* _What you need to do_
Which people are mentioned by name in the article about the trial over abuse at the Burbach asylum center?
#### Extracted text ####
Over 30 people are on trial for the systematic abuse of residents at an asylum centre after a photo of a security guard standing on a restrained resident’s neck was leaked.A major trial with over 30 defendants being charged with deprivation of liberty, coercion and grievous bodily harm has begun in Siegen in the western German state of North Rhine-Westphalia on Thursday.Local media have called it one of the largest legal cases in post-war German history.

Over 30 security guards from private security company SKI and employees of the asylum centre “European Homecare” in Burbach in North Rhine-Westphalia were allegedly involved in the systematic abuse, humiliation and beating of residents between late 2013 and September 2014.

A total of 54 charges have been pressed against the defendants.

According to the 155-page indictment, residents were taken to a so-called “problem room,” which was room number 123, if they were trouble in the eyes of the guards.

In there, they were allegedly repeatedly hit in the head, stomach and ribs and sprayed in the eyes with pepper spray. To keep them inside, the defendants allegedly removed the door handle and kept the residents in the room for up to three days without allowing them to use the toilet.

A video filmed by an alleged accomplice was reportedly leaked to a journalist who then reported the case to police.

A photo of one guard with his foot on the neck of a resident lying on the floor with his hands restrained also emerged at the time.

A defendant identified only as Steven K., 33, claimed the guards were sometimes outnumbered six to 1,000 by the residents.

He said the guards were “simply left” to themselves and were “completely overwhelmed”.

According to him, even police deployed with up to 30 squad cars would decide to wait for back-up when called for incidents.

Lawyer Andreas Trode, representing one of the victims, saw the case as clear cut: “This was an inhumane system, the guards abused their supposed power and established an arbitrary and brutal punishment system.”

Defence lawyer Christopher Posch said it remains to be seen which allegations could be proved and that the responsibility also has to be clarified as “all of that happened under the supervision of the authorities”.

Another trial against a further eight defendants, including European Homecare’s manager at the time, identified only as Ricardo S., is to take place separately due to the defendants partially confessing or not being able to attend the current trial due to illness.
#### Data ####
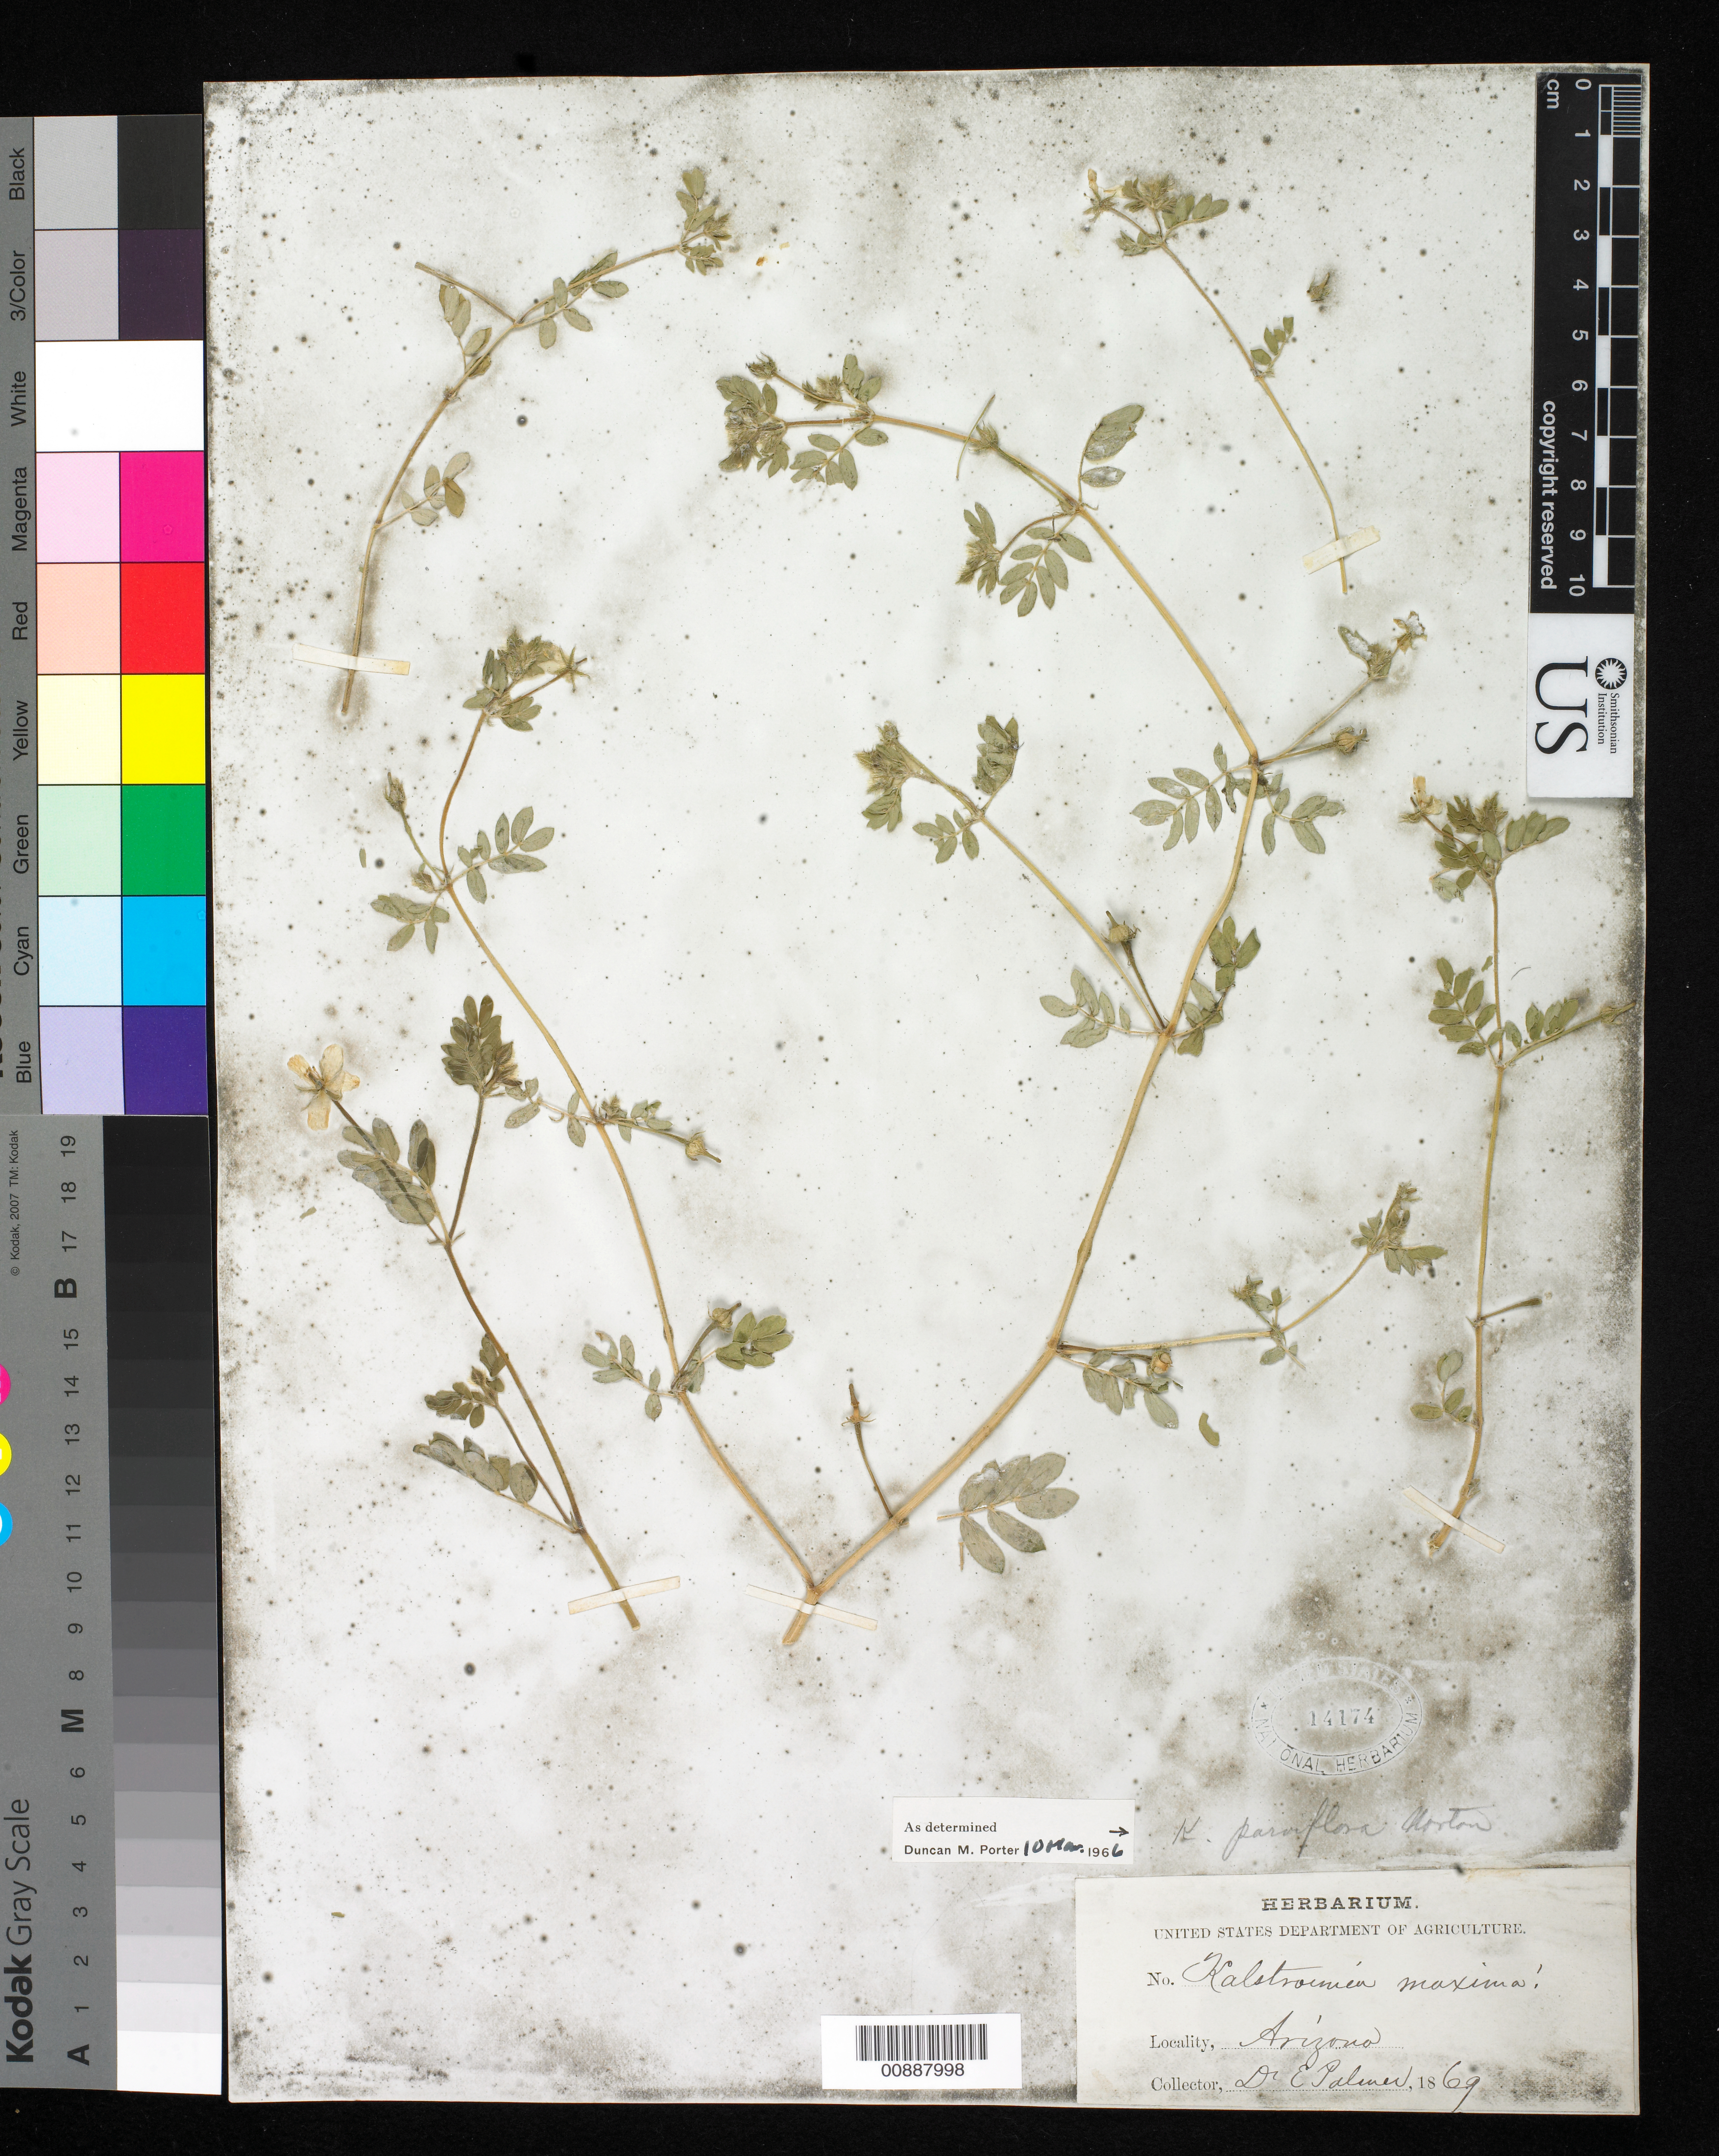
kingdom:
####
#### Data ####
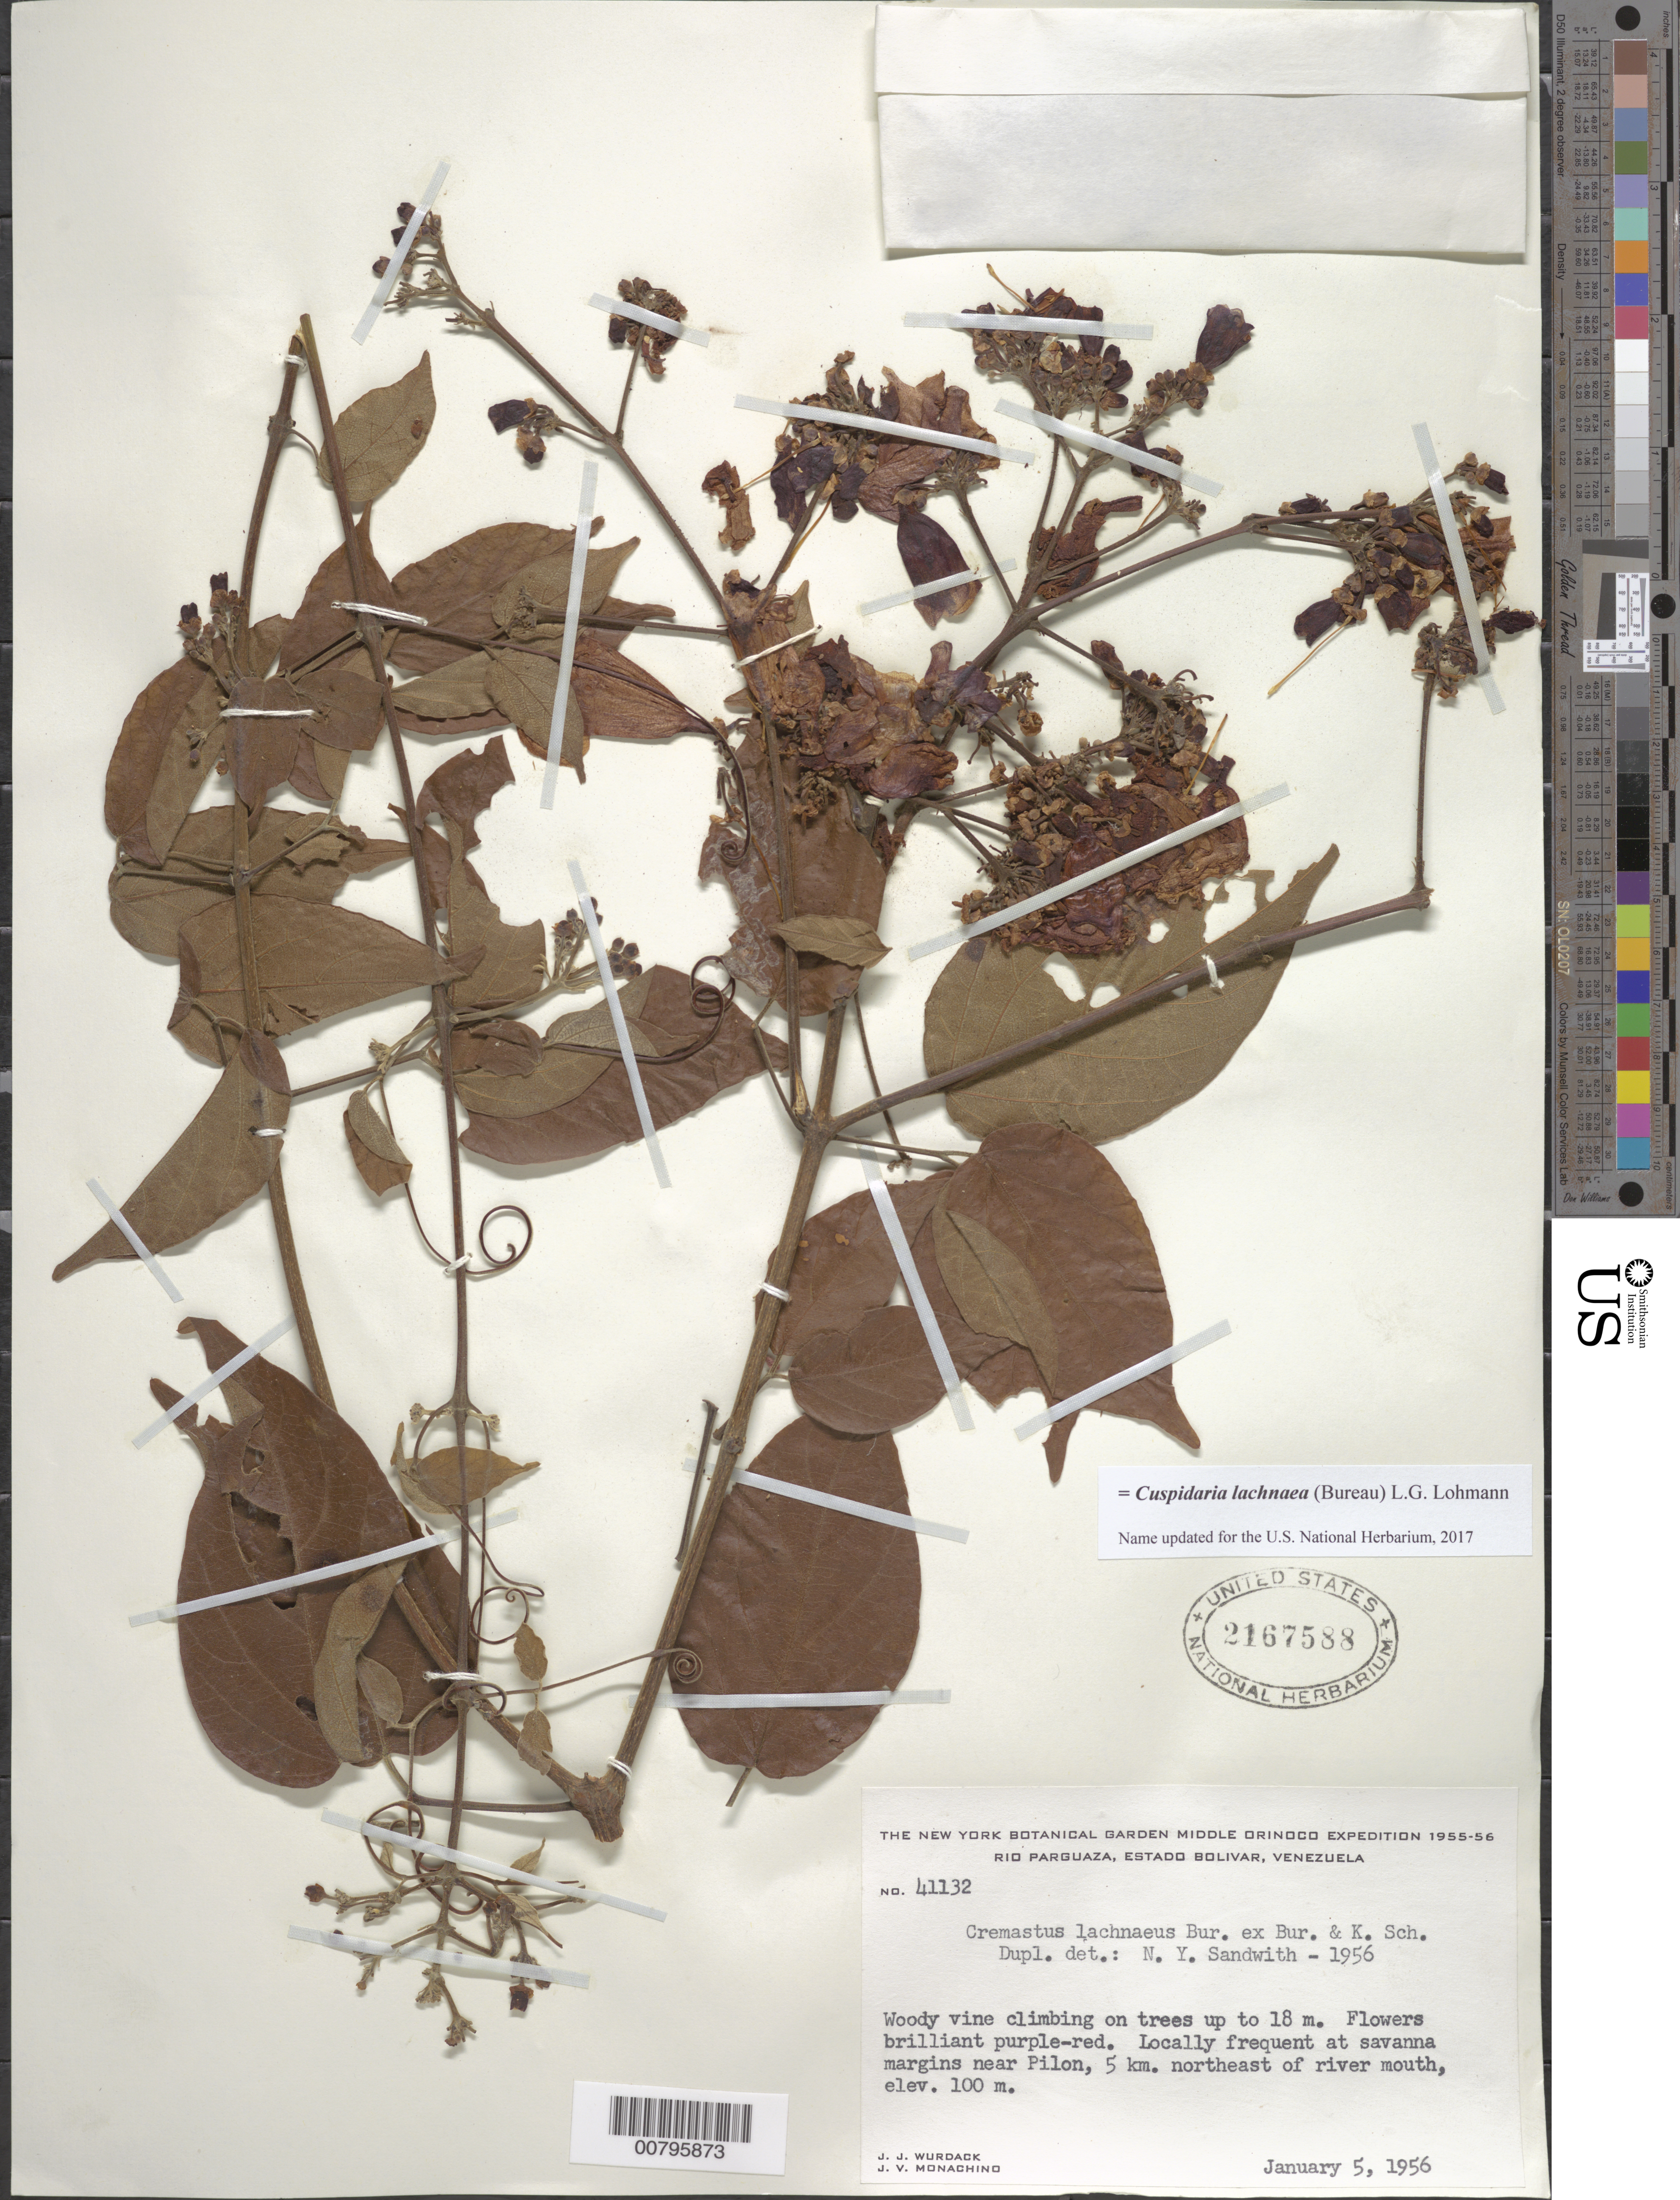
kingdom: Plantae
####
* _Task output_
Steven K., Andreas Trode, Christopher Posch, Ricardo S.